И много весен я узнал в самых разных местах земного шара. Но, если встречать весну не в русской деревне, быть может, лучше всего ее ласково встретить во всемирно-прославленном Париже, ибо весною этот город вдвойне умеет быть чаровником.

Умеет? Неужели я так сказал? Нет, умел. Больше не умеет, ни весной, ни зимой, никогда. И не только Париж. Всякая столица, любой город. Города, достойные зваться городами, давно сошли с ума. Выйди на улицу, пойди на большие буль вары, которыми Париж гордится и даже кичится, доберись до знаменитой Площади Согласия, с ее египетским каменным псалмом Солнцепоклонничества, стройным обелиском. Эта Площадь Согласия великолепна, как безмерная бальная зала. Бульвары сияют пышностью и роскошью витрин, ликуют всегда от некончающегося движения и деятельности. В каждой улице, – это прекрасно описал еще Бальзак, а до него и другие, – есть свое отдельное собственное лицо. Но нигде в Париже не спасешься от противного мерзостного автомобильного гудка. Всюду бешено несутся нелепые, вонючие, гремучие ящики, все назначение которых умножать сумасшедшую быстроту передвижения едущих, с полным стеснением свободы и спокойствия идущих. Перейти с тротуара на тротуар – событие, не всегда кончающееся благополучно. Нет дня, чтоб в Париже не был кто-нибудь ушиблен или убит автомобилем. Ведь эти гремучие подвижные ящики всегда пьяны своим ненужным бешеным бегом к выдуманным ложным целям. Да если бы даже и не швыряли они прохожих о камни, если бы они не уродовали и не убивали прохожих, каждую минуту стерегущихся и думающих с насупленными бровями, как бы это пройти, не оглядываясь, две сажени, – разве именно вот это извращение такой естественной и необходимой, и красивой вещи, как прогулка и ходьба, соединение ее насильственное со страхом, с опаской, с оглядкой, не есть нечто, подобное кощунственному устрашению, создаваемому в России для всех честных людей современными тамошними опричниками? Ты хочешь порадоваться весеннему дню и солнечному свежему воздуху, а тебя заставляют воровски перебегать улицу, дудят тебе в уши и справа, и слева, и спереди и сзади, и вдобавок, в награду за твой рабски быстрый перебег, пускают тебе прямо в лицо клуб невыносимой вони, преследующей тебя не одну минуту.

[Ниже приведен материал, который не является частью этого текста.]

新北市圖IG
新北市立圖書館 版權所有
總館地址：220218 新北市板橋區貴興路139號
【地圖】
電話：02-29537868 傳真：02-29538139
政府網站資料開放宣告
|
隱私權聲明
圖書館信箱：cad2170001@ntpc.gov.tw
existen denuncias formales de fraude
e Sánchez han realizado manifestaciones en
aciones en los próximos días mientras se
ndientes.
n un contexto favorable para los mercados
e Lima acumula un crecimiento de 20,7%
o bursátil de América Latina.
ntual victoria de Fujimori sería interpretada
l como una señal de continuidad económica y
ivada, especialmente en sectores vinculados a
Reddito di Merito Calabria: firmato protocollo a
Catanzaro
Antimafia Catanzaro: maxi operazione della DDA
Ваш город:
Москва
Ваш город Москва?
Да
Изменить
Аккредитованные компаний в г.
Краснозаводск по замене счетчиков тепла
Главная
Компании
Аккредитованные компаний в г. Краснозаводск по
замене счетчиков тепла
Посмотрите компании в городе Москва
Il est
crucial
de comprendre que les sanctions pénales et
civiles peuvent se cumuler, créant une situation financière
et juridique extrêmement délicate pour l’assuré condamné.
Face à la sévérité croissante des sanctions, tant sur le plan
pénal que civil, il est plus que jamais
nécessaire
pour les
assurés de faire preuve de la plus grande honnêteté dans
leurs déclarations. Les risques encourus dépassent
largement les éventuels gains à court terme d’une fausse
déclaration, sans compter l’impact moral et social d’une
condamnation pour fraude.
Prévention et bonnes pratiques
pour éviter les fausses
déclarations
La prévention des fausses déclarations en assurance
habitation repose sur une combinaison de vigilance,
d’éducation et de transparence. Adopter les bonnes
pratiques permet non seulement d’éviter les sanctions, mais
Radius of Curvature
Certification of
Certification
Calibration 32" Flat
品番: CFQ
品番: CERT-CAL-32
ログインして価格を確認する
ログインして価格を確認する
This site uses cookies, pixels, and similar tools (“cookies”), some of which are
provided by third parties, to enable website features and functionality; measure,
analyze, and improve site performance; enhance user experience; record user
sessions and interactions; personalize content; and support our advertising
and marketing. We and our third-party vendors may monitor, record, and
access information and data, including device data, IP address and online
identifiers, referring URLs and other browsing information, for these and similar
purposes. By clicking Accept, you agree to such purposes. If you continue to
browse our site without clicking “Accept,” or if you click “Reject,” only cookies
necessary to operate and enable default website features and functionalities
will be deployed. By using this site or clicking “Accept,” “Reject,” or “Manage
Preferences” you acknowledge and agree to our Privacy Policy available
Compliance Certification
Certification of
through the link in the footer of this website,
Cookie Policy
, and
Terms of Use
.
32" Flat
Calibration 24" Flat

Я люблю Париж давней преданной любовью. Но, говоря о Париже в лике положительном, я всегда разумею тот прежний Париж, который я узнал двадцать пять лет тому назад.

Какая красота – конь, это – самое красивое существо живое. Какое счастье – жить в гигантском городе, который, кроме шума, любит также тишь, и в самых громких уличных звуках соблюдает размерный музыкальный строй. В топоте копыт многих-многих лошадей есть мерная музыка, правильный размер стиха, написанного Лермонтовым, написанного мной, – не свихнувшегося стиха, измышленного современным взбалмошным стихотворцем. И прежний Париж, как прежняя Москва, две мои любимые мировые столицы, любили лошадь, уважали коня. Нигде в мире, когда-то, – я не видал таких прекрасных коней в больших числах, как в Москве и в Париже. Разве еще в Аравии.